Dec 16, 2020 18:33 GMT  ·  By

Microsoft has just announced that its official OneDrive app for iOS devices can now upload Live Photos taken with an iPhone.

In other words, the app can now handle live photos just like a native client, so if you use OneDrive on your iPhone, you can configure it to automatically upload such images in the cloud.

Needless to say, you just need to enable the automatic camera roll upload, and then OneDrive will take care of everything for you. Of course, you can also manually upload live photos if you want to.

This feature requires at least iOS 13 and OneDrive must be build 12.11 or newer.
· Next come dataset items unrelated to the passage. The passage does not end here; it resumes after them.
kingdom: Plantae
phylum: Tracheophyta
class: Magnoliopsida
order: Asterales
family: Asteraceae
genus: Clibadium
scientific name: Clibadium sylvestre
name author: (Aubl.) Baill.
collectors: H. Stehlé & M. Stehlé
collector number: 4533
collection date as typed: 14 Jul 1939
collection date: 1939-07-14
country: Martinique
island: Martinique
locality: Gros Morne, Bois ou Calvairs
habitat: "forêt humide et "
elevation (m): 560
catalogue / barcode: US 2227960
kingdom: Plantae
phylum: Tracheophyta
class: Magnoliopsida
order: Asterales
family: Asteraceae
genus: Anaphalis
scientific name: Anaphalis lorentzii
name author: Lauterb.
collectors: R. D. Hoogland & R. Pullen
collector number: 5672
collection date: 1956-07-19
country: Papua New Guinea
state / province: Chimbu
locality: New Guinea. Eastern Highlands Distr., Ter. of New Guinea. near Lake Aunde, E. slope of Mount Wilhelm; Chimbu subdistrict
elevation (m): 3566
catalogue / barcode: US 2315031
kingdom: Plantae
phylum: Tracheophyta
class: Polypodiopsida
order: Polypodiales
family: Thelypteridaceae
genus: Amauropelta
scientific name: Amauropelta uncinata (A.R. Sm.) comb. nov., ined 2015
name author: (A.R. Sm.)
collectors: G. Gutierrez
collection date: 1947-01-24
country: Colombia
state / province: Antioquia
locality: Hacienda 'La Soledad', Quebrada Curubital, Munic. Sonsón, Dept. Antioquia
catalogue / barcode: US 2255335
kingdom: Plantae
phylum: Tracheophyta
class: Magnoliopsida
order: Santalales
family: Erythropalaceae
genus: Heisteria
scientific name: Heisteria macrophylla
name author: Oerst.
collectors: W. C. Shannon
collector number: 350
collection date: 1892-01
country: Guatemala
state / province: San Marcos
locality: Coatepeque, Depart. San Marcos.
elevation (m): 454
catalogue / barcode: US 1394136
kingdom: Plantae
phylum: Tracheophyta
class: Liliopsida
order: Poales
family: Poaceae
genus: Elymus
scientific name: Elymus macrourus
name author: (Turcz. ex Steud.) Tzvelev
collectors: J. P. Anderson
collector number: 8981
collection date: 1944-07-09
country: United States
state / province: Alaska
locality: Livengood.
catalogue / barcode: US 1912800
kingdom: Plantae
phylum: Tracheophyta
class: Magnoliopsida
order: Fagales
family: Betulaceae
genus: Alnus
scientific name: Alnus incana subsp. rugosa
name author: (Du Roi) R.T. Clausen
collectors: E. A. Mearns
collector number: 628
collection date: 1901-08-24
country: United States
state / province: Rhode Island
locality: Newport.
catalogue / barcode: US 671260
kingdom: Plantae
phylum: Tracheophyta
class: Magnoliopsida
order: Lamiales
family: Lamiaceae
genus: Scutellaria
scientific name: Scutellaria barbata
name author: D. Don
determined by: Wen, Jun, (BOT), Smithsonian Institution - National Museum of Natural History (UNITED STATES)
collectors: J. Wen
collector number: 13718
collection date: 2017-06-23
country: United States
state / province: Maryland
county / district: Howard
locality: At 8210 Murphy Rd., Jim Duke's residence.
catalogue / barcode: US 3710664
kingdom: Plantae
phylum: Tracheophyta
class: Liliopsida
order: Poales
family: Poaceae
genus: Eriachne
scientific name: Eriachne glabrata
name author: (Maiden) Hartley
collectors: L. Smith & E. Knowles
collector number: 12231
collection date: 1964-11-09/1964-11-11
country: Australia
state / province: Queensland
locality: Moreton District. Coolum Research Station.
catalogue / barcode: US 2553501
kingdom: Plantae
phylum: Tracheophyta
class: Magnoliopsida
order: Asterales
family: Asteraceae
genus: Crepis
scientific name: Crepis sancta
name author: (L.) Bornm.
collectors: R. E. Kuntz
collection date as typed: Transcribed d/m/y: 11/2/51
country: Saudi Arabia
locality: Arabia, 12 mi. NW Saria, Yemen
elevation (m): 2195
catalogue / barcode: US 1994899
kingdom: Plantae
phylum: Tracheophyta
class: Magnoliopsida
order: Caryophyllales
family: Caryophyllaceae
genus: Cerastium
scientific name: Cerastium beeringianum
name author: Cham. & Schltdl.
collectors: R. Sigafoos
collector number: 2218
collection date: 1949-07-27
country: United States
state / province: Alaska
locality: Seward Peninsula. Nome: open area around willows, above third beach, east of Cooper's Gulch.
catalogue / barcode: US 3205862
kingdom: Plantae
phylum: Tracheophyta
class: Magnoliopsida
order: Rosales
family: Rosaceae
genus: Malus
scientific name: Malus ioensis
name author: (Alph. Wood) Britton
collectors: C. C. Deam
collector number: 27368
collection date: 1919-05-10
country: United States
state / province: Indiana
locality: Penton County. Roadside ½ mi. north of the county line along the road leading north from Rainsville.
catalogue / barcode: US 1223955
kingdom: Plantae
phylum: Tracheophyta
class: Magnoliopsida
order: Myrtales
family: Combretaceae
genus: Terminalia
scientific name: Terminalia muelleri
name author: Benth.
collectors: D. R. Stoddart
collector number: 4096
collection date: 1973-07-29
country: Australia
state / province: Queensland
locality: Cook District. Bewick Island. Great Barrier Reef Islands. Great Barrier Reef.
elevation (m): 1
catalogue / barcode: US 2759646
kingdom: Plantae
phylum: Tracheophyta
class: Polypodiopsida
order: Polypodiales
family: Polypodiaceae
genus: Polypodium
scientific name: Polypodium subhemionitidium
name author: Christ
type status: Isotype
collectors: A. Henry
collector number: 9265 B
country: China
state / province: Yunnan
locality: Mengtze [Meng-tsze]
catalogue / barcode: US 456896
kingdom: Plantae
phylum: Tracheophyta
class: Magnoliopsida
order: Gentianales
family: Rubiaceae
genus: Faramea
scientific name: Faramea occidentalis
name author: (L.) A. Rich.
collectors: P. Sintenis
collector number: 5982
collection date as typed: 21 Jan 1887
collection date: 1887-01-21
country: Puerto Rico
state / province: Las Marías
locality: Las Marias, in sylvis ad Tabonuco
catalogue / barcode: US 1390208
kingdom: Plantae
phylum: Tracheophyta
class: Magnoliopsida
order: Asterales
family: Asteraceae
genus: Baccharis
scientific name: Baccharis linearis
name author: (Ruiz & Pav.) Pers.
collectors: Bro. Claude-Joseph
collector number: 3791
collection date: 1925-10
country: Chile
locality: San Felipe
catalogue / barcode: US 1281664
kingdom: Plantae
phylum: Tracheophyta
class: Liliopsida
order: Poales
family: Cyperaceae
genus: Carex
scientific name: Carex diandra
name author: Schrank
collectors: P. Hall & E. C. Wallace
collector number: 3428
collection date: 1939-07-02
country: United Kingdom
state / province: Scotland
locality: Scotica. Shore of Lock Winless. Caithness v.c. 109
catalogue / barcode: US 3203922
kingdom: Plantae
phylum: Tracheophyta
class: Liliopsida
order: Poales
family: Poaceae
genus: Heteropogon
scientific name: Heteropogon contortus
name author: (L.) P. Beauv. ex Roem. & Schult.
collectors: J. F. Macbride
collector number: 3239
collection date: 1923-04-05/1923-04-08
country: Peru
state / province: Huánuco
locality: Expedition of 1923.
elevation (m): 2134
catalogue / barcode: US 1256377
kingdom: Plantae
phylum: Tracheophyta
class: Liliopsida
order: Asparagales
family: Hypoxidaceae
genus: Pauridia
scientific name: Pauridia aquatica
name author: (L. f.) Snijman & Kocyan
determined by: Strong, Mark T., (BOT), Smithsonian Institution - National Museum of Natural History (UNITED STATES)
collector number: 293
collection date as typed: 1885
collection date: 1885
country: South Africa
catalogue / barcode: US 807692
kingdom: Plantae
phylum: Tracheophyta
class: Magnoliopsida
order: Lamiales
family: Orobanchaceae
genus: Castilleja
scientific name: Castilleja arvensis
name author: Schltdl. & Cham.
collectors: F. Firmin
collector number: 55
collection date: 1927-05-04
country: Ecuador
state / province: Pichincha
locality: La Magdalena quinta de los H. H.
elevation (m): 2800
“If you have uploaded Live Photos from your device prior to OneDrive’s support of Live Photos, then these were stored in OneDrive as still photos by default. However, you can easily re-upload these to OneDrive as Live Photos. To do this, make sure you are on OneDrive app build 12.11 or higher and iOS 13 or higher. Then go to the OneDrive Settings > tap “Camera Upload” > tap “Reupload from Original Formats” > toggle ON the switch labeled “Reupload Still Photos as Live Photos”. Note: This action cannot be undone and will upload Live Photos in their original format (by default, iOS devices capture Live Photos in the HEIC format which some Windows and Android devices can’t display),” Microsoft explains.

Very worth knowing is that uploading live photos in OneDrive is only supported for personal accounts, as Microsoft hasn’t added support for work or school accounts at this point.

If you want to view a live photo in OneDrive, it’s enough to just press and hold on the picture, just like you do on an iPhone. Obviously, the whole purpose was to make the entire experience as native as possible, so iPhone users will find everything pretty familiar.

Similar functionality is also supported on the web (if you load OneDrive in the browser), only that this time you need to click or tap the live badge in the top left corner.

One feature currently missing in OneDrive for iOS is support for editing live photos. Microsoft explains that any modifications made to such an image transform it into a still photo, so for the time being, you need to do all edits on your iPhone and only then have the image uploaded to OneDrive. Obviously, this isn’t necessarily the most convenient solution, but for the time being, it’s the only way to get around the limitation.

“Editing of Live Photos is not currently supported in OneDrive. If you change a Live Photo by performing a rotate, markup, crop, or other edit, OneDrive will save the edits as a still photo. If you would like to revert these changes and restore the photo to the original Live Photo, you can do this by clicking on the Version History command for the photo on OneDrive for web, and clicking “Restore” on the previous version. Note, previous versions are kept in version history for 30 days,” Microsoft says.

One very important detail that everybody must have in mind is that live photos obviously eat up much more space than a simple image, so if you configure the automatic upload of the camera roll to the cloud, there’s a chance you’ll run out of storage much faster.

By default, OneDrive comes with just 5GB of free storage, but more is available with a monthly subscription should you want to store more files in Microsoft’s cloud storage.